Specularmente, restano preclusi questi ambiti:

a) deroga a norme di legge a contenuto imperativo;

b) deroga a norme di legge dispositive a sfavore dell’utente consumatore, a meno che non lo consenta una speciale previsione di legge o una fonte comunitaria ad efficacia diretta, di segno contrario.

In definitiva:
– scomodando categorie civilistiche, l’integrazione dell’asset contrattuale avviene con il metodo prefigurato dall’art. 1339 del codice civile, quello della c.d. fonte eteronoma: le clausole e i prezzi di beni o di servizi, imposti dall’ordinamento, sono di diritto inseriti nel contratto, anche in sostituzione delle clausole difformi apposte dalle parti; ristabilendo, in tal modo, il contraddittorio paritario in favore del contraente debole;

– ricorrendo viceversa a coordinate economiche: l’Autorità è titolare di poteri di regolazione anche nei settori liberalizzati, affinchè siano salvaguardate le dinamiche concorrenziali a tutela dell’utenza; infatti, la liberalizzazione di un mercato non comporta automaticamente il passaggio ad una situazione di concorrenza, la cui promozione rientra tra le competenze dell’Autorità, fin quando essa ritenga che il mercato non sia idoneo alla formazione corretta delle regole negoziali in contesto di leale competizione.

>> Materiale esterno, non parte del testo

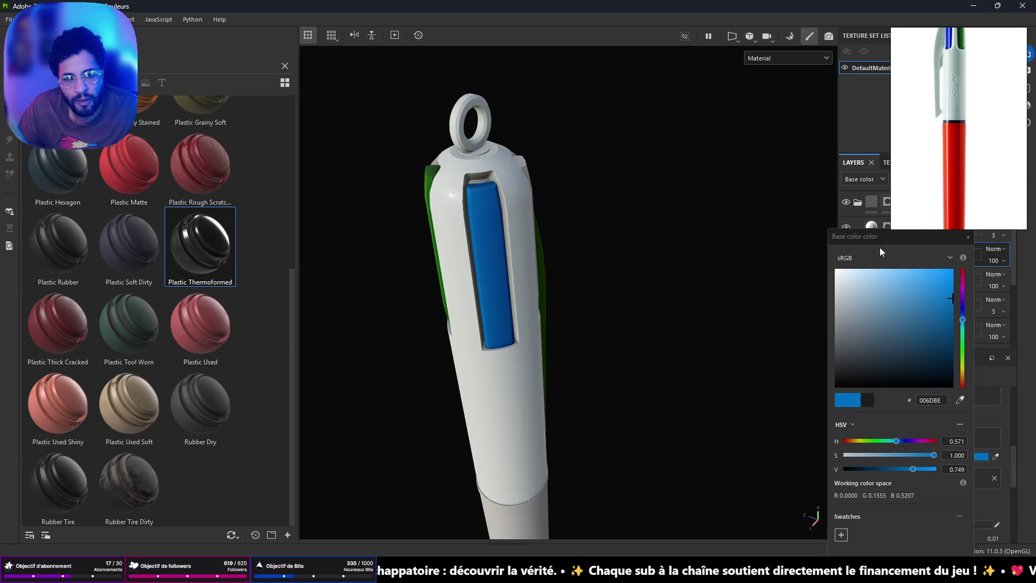
left_click(969, 236)
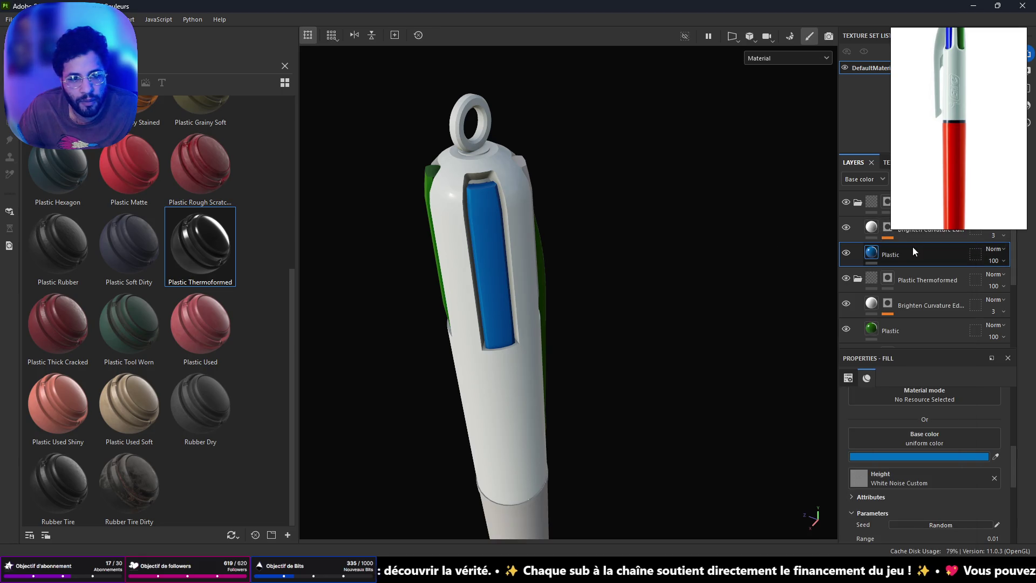
Step: Unfill the clip faces in the Plastic Thermoformed group mask with polygon fill 0, then orbit and rotate lighting to check
left_click(887, 278)
left_click_drag(642, 205, 553, 197, "alt")
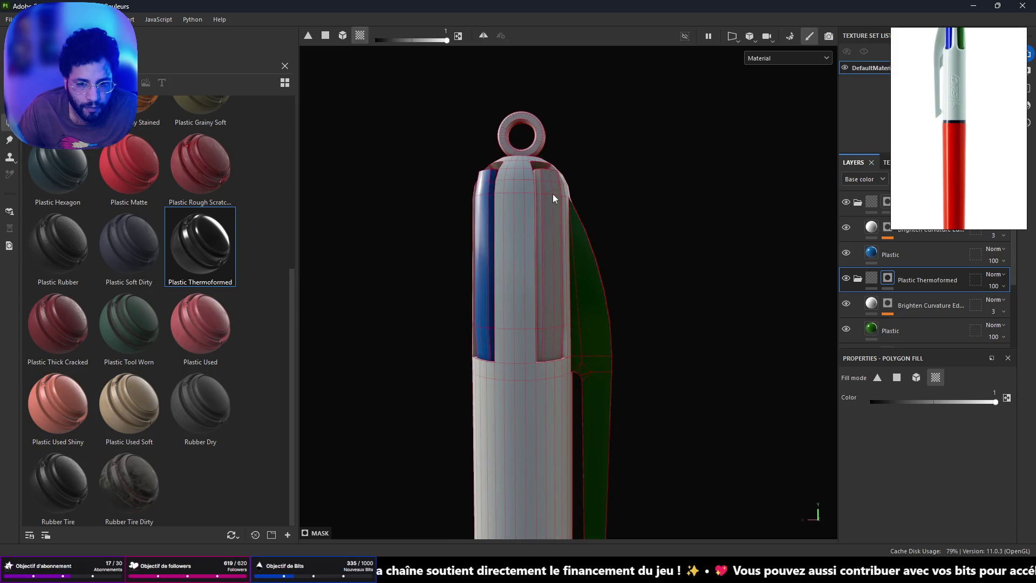
middle_click_drag(733, 331, 678, 209, "alt")
scroll(677, 231, "up", 1)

La consultazione preventiva degli interlocutori

Ed il sistema non può essere affatto tacciato di neo/autoritarismo, grazie, come anticipato, alle tecniche di consultazione preventiva dei diversi interlocutori, imperniate su capisaldi “2.0”:

1) pubblicazione sul sito istituzionale dell’Autorità, di deliberazione di avvio del procedimento di (nuova) regolazione, imperniata sulla diffusione degli elementi essenziali del “progetto di riordino”, con focalizzazione delle questioni “scottanti”, di cui si sollecita la controdeduzione;

2) raccolta di osservazioni e proposte telematiche, in un arco temporale di solito non inferiore ai trenta giorni; contestuale attivazione di gruppi di lavoro, incontri pubblici e seminari, audizioni speciali, raccolte di risposte alle domande più frequenti;

3) motivazione dell’atto di regolazione tenendo conto delle osservazioni e delle proposte presentate.

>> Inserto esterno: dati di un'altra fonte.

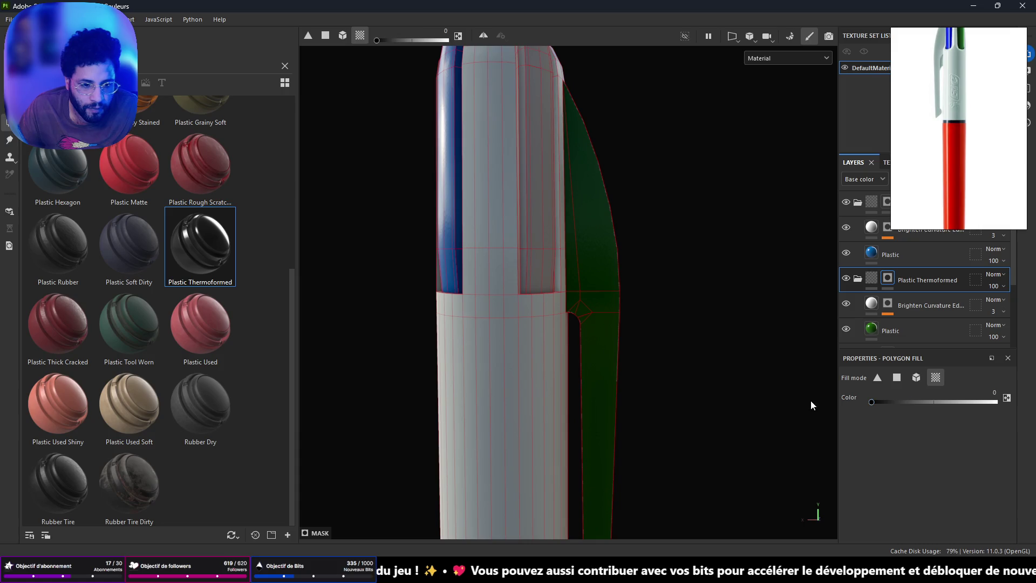
mouse_move(576, 268)
left_mouse_down("alt")
mouse_move(597, 296)
mouse_move(668, 287)
mouse_move(513, 254)
mouse_move(285, 246)
mouse_move(266, 303)
mouse_move(441, 185)
mouse_move(528, 268)
mouse_move(536, 79)
mouse_move(569, 98)
mouse_move(517, 128)
mouse_move(869, 194)
left_mouse_up("alt")
mouse_move(683, 338)
right_mouse_down("shift")
mouse_move(729, 326)
mouse_move(719, 324)
right_mouse_up("shift")
mouse_move(719, 324)
left_mouse_down("alt")
mouse_move(588, 287)
mouse_move(445, 185)
mouse_move(437, 285)
mouse_move(527, 347)
mouse_move(689, 309)
mouse_move(403, 316)
mouse_move(476, 161)
mouse_move(554, 159)
mouse_move(326, 228)
mouse_move(404, 310)
mouse_move(505, 261)
mouse_move(326, 179)
mouse_move(574, 231)
mouse_move(784, 237)
left_mouse_up("alt")
Step: Drop Plastic Thermoformed onto the pen as a new layer with a black polygon-fill mask
left_click(858, 203)
left_click_drag(207, 248, 433, 257)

Restano escluse dal processo partecipativo dimensioni, tutto sommato, marginali e tollerabili, afferenti essenzialmente a contesti vincolati o di straordinaria urgenza/emergenza/sicurezza.*

Il dissenso minoritario

Anche se non si riesce a tacere di una discorde posizione “più rigorista”, minoritaria, secondo cui l’assetto normativo appena delineato, non fornirebbe all’Autorità l’indispensabile copertura (l’“esplicita delega da fonte primaria”) per intervenire unilateralmente sui regolamenti negoziali degli utenti, in quanto il suo tenore letterale andrebbe circoscritto a logiche macro/economiche di mercato in senso lato, senza possibilità di splafonamento sulla micro/organizzazione dei consumatori: dogmaticamente parlando, il contratto di utenza integrerebbe un campo costituzionalmente riservato alla competenza esclusiva della legge (non per niente, in base all’art. 1372 del codice civile, il contratto ha “forza di legge” tra le parti); per cui non potrebbe essere “piegato” in via meramente amministrativa. **

Roberto Maria Carbonara, segretario comunale

* Corte di Cassazione Civile, sesta sezione, sentenza n. 1722 del 29 gennaio 2015, che ripropone principio di diritto cristallizzato in Cassazione Civile, sentenza n. 17786/2011; Consiglio di Stato, sezione sesta, sentenza n. 876 del 9 febbraio 2011; Aeeg, deliberazione 23 dicembre 2014, n. 649/2014/A.

** Tar Lombardia, sezione terza, sentenza n. 683 del 14 marzo 2013.